The question may have been: How does an OpenGL driver work on the lowest level. Now this is again impossible to answer in general, as a driver is closely tied to some piece of hardware, which may again do things however the developer designed it.
So the question should have been: "How does it look on average behind the scenes of OpenGL and the graphics system?". Let's look at this from the bottom up:
At the lowest level there's some graphics device. Nowadays these are GPUs which provide a set of registers controlling their operation (which registers exactly is device dependent) have some program memory for shaders, bulk memory for input data (vertices, textures, etc.) and an I/O channel to the rest of the system over which it recieves/sends data and command streams.
The graphics driver keeps track of the GPUs state and all the resources application programs that make use of the GPU. Also it is responsible for conversion or any other processing the data sent by applications (convert textures into the pixelformat supported by the GPU, compile shaders in the machine code of the GPU). Furthermore it provides some abstract, driver dependent interface to application programs.
Then there's the driver dependent OpenGL client library/driver. On Windows this gets loaded by proxy through opengl32.dll, on Unix systems this resides in two places:
On MacOS X this happens to be the "OpenGL Framework".
It is this part that translates OpenGL calls how you do it into calls to the driver specific functions in the part of the driver described in (2).
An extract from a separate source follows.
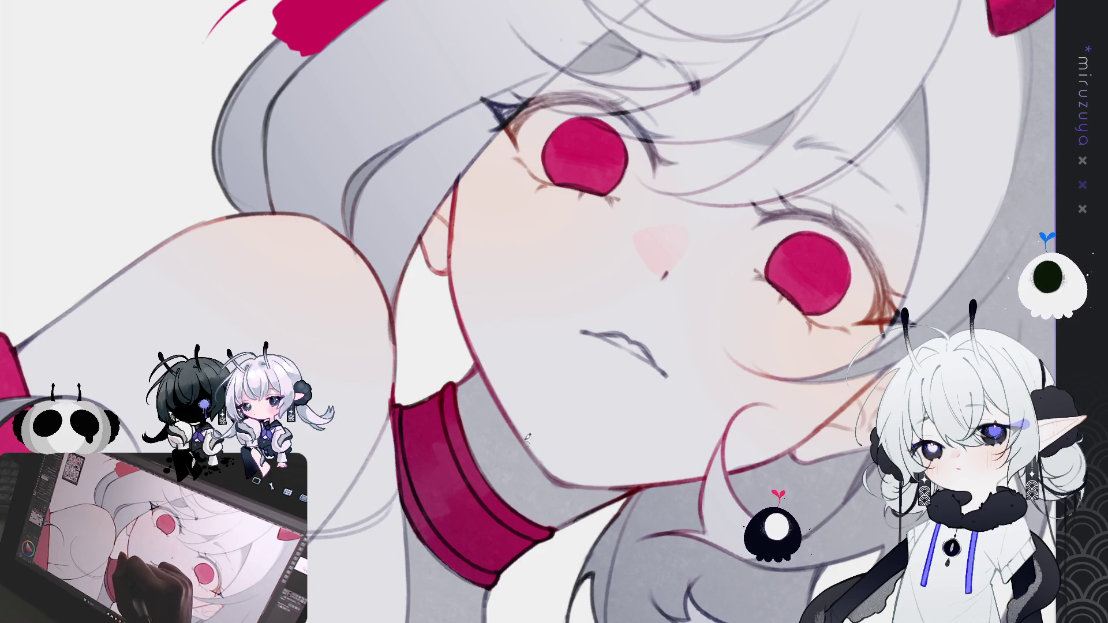
pyautogui.moveTo(462, 323); pyautogui.dragTo(542, 463)
pyautogui.press('h')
Finally the actual OpenGL API library, opengl32.dll in Windows, and on Unix /usr/lib/libGL.so; this mostly just passes down the commands to the OpenGL implementation proper.
How the actual communication happens can not be generalized:
In Unix the 3<->4 connection may happen either over Sockets (yes, it may, and does go over network if you want to) or through Shared Memory. In Windows the interface library and the driver client are both loaded into the process address space, so that's no so much communication but simple function calls and variable/pointer passing. In MacOS X this is similar to Windows, only that there's no separation between OpenGL interface and driver client (that's the reason why MacOS X is so slow to keep up with new OpenGL versions, it always requires a full operating system upgrade to deliver the new framework).
Communication betwen 3<->2 may go through ioctl, read/write, or through mapping some memory into process address space and configuring the MMU to trigger some driver code whenever changes to that memory are done. This is quite similar on any operating system since you always have to cross the kernel/userland boundary: Ultimately you go through some syscall.
Communication between system and GPU happen through the periphial bus and the access methods it defines, so PCI, AGP, PCI-E, etc, which work through Port-I/O, Memory Mapped I/O, DMA, IRQs.